François Moyse, avocat et spécialiste du droit d'asile et de l'immigration, des droits de l'Homme et du droit européen, a exposé les concepts-clés en matière de discrimination. Il a expliqué que le concept de discrimination est en opposition avec celui d’égalité, parce que "qui dit égalité, dit absence de discrimination". En abordant le principe de discrimination dans la Constitution luxembourgeoise, François Moyse a expliqué qu’"une discrimination existe quand il y a une distinction non justifiée entre des personnes."
"Le principe de non-discrimination", a précisé François Moyse, "n’est en effet pas contenu dans les traités communautaires. Le concept de discrimination, pour sa part, a été repris par les lois du 28 et 29 novembre 2006 qui transposent les directives communautaires anti-discrimination 2000/43/CE, relative à la mise en œuvre du principe de l'égalité de traitement entre les personnes sans distinction de race ou d'origine ethnique, et 2000/78/CE, portant création d'un cadre général en faveur de l'égalité de traitement en matière d'emploi et de travail .
"Les arrêts Chacón Navas, Feryn et Coleman de la Cour de Justice des Communautés européennes (CJCE) sont des exemples de jurisprudence communautaire liés à la discrimination directe", a expliqué François Moyse.
Dans l’arrêt Chacón Navas, la CJCE a jugé qu’une personne qui a été licenciée par son employeur exclusivement pour cause de maladie ne relève pas du cadre général établi en vue de lutter contre la discrimination.
Dans le cas Feryn, où un employeur a refusé publiquement de recruter des salariés ayant une certaine origine ethnique, la CJCE a rendu, selon François Moyse, un "arrêt très progressiste". Elle a jugé que le patron en question ne s’était non seulement rendu coupable d’une action mais aussi d’une omission de nature à "dissuader sérieusement certains candidats de déposer leur candidature et, partant, à faire obstacle à leur accès au marché de travail."

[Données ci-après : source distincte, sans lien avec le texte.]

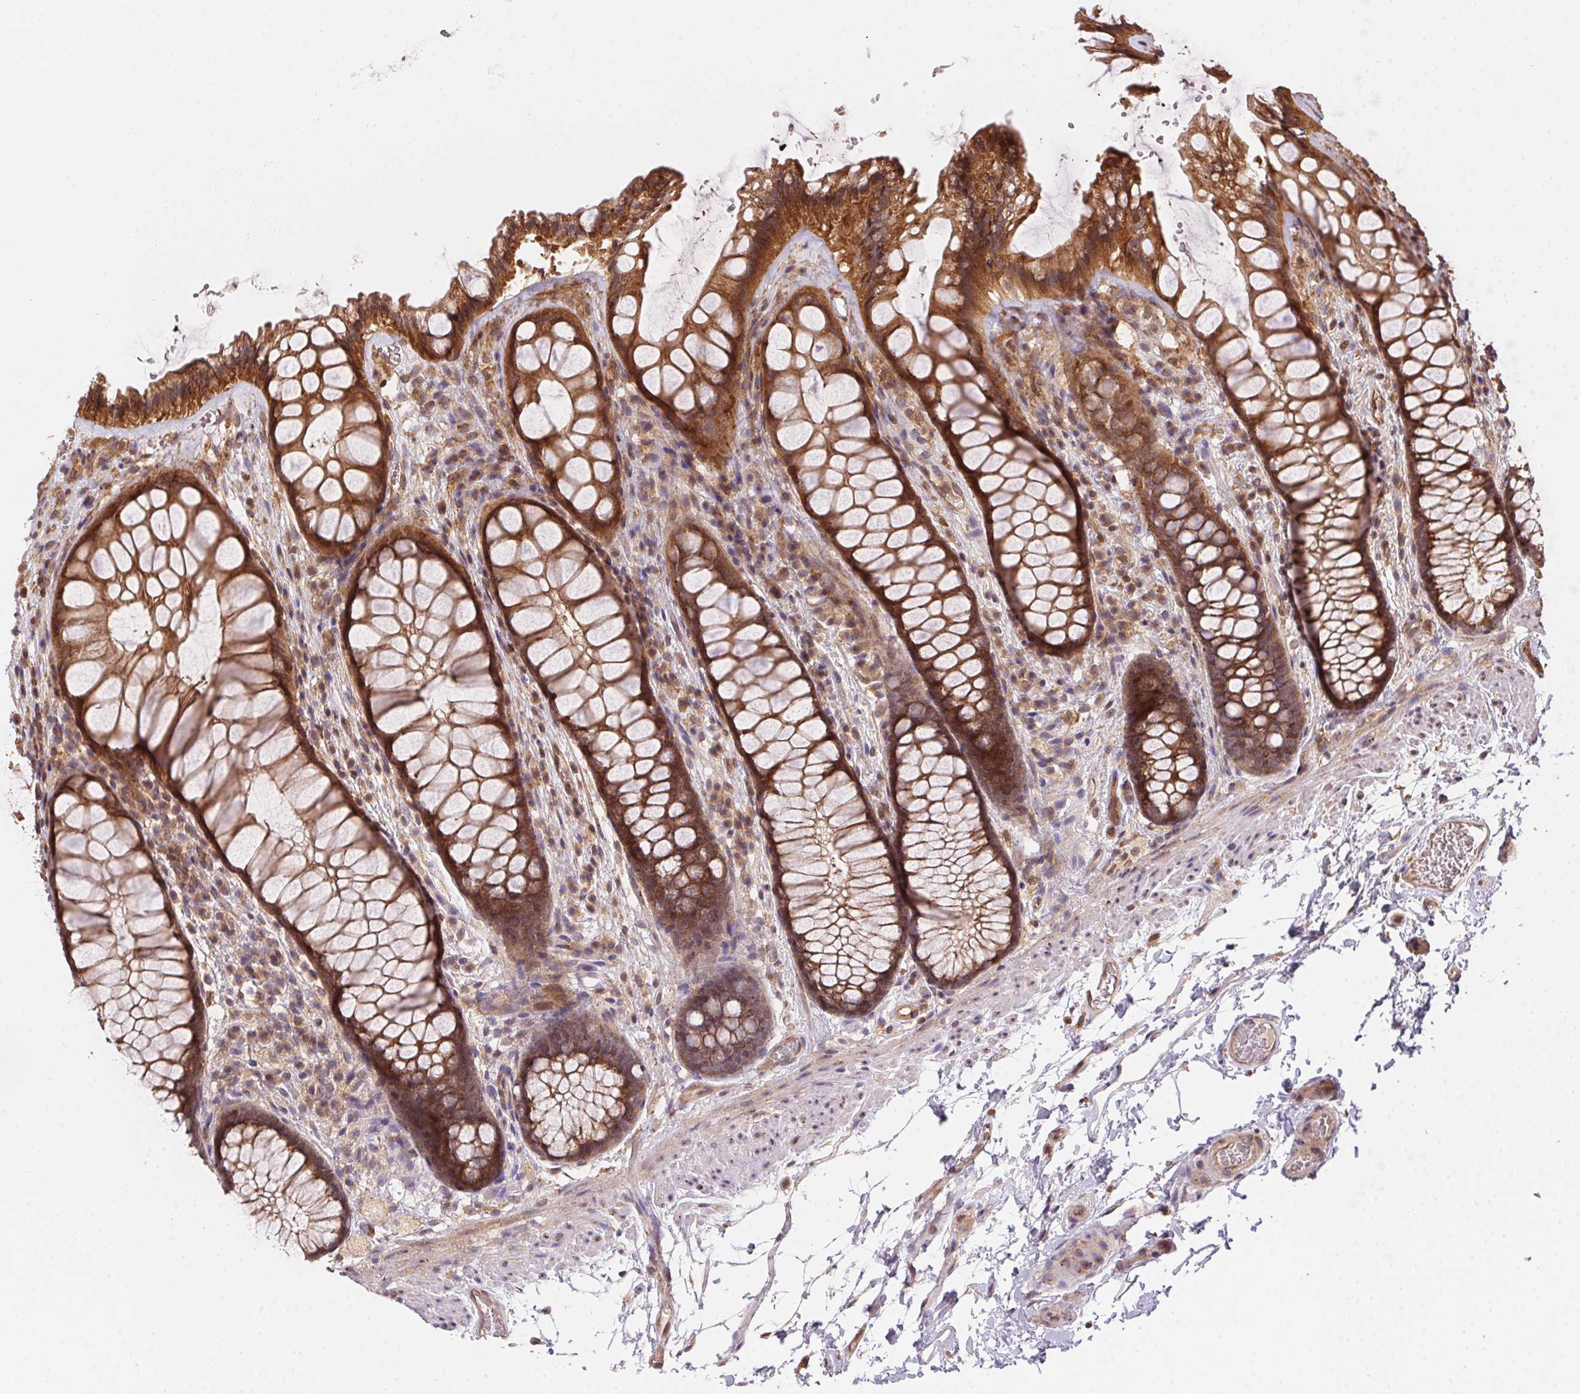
{"staining": {"intensity": "moderate", "quantity": ">75%", "location": "cytoplasmic/membranous"}, "tissue": "rectum", "cell_type": "Glandular cells", "image_type": "normal", "snomed": [{"axis": "morphology", "description": "Normal tissue, NOS"}, {"axis": "topography", "description": "Rectum"}], "caption": "Immunohistochemistry (DAB (3,3'-diaminobenzidine)) staining of unremarkable rectum exhibits moderate cytoplasmic/membranous protein staining in approximately >75% of glandular cells.", "gene": "MEX3D", "patient": {"sex": "female", "age": 62}}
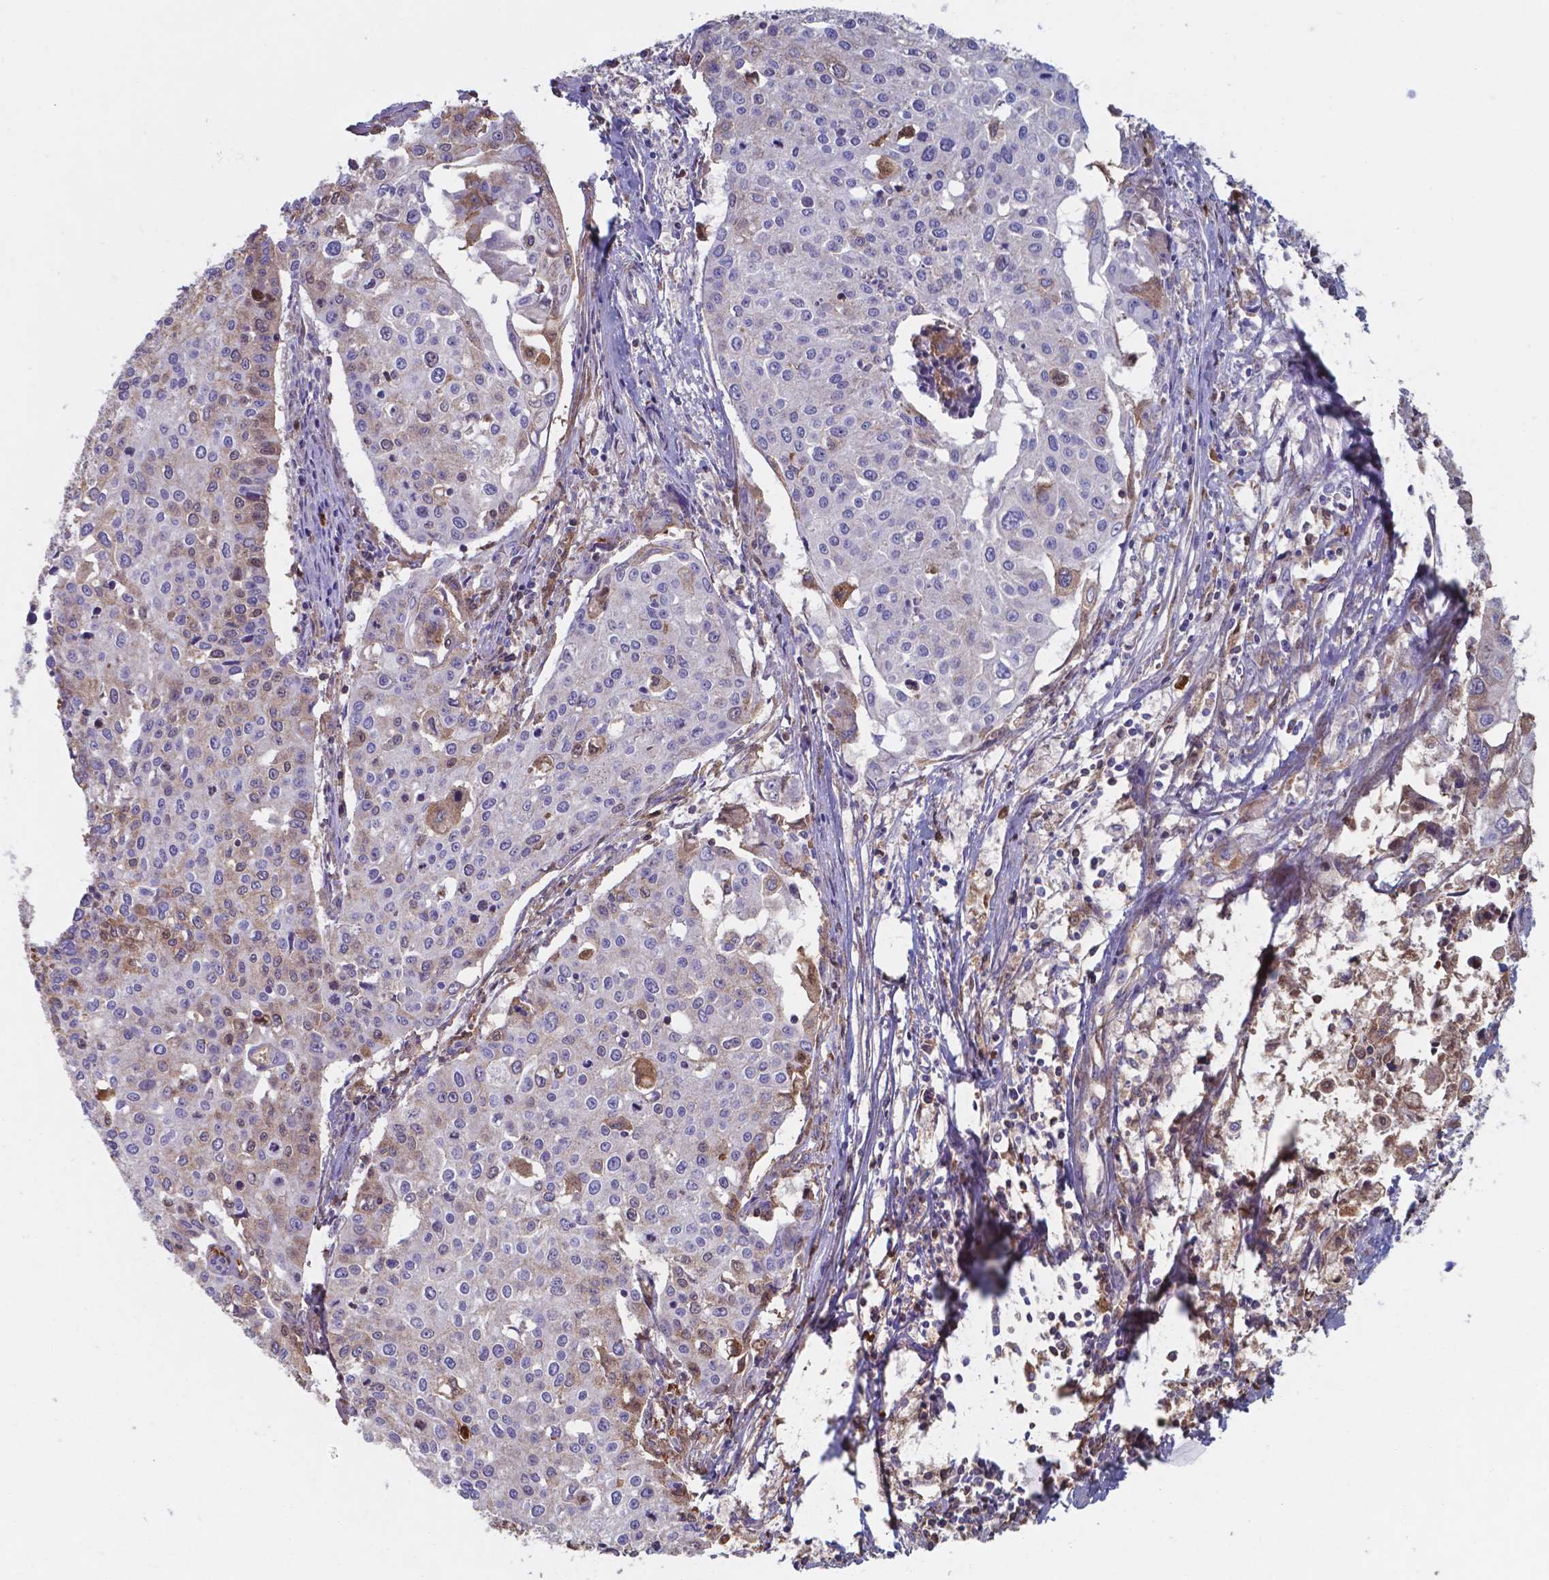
{"staining": {"intensity": "weak", "quantity": "<25%", "location": "cytoplasmic/membranous"}, "tissue": "cervical cancer", "cell_type": "Tumor cells", "image_type": "cancer", "snomed": [{"axis": "morphology", "description": "Squamous cell carcinoma, NOS"}, {"axis": "topography", "description": "Cervix"}], "caption": "Tumor cells are negative for protein expression in human cervical cancer.", "gene": "SERPINA1", "patient": {"sex": "female", "age": 38}}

Dans l’affaire Coleman, la Cour de justice a considéré que "l’interdiction des discriminations directes en raison d’un handicap ne se limitent pas uniquement aux personnes handicapées, mais peuvent également s’appliquer au parent d’un enfant handicapé qui prodigue l’essentiel des soins à son enfant."
"La discrimination indirecte", a ajouté François Moyse, "se produit lorsqu’une action apparemment neutre est susceptible d’entraîner un désavantage particulier pour les personnes par rapport à d’autres personnes (…)". Il a illustré ce cas à l’exemple de l’arrêt Schnorbus, qui aborde la différence de traitement entre hommes et femmes en ce qui concerne l'accès à l'emploi, à la formation et à la promotion professionnelles, et les conditions de travail. "La différence de traitement fondée sur le sexe, dans le cadre de l’accomplissement du service militaire par exemple", a-t-il ajouté, "est considérée comme discrimination indirecte même si ledit service ne pouvait être effectué que par un homme".
Ingrid Aendenboom, conseillère juridique, a abordé l’exigence professionnelle qui s’avère comme une évidence dans les cas simples où l’emploi ne peut être effectué sans un certain critère. "C’est par exemple le cas pour un pilote, qui ne peut bien évidemment pas avoir des problèmes de vue", a-t-elle expliqué en ajoutant qu’"il y a quand-même beaucoup de situations problématiques". Elle a ensuite brièvement analysé les questions du glissement de la charge de la preuve, ainsi que la discrimination sur base de l’âge, et l’entreprise de tendance, dont la notion reste très complexe et peu claire. Dans ce cadre, elle a précisé que le concept de discrimination pose souvent des difficultés d’interprétation, comme on ne peut pas toujours répondre aux questions telles que "Est-ce que le look d’une personne peut jouer pour qu’elle soit embauchée ?" ou "Est-ce que le patron peut exiger une certaine loyauté de ses employés pour les causes qu’il défend ?" En guise de conclusion, Ingrid Aendenboom a souligné qu’il faut "avoir des écrits et une série d’arguments bien cimentés pour pouvoir agir en justice".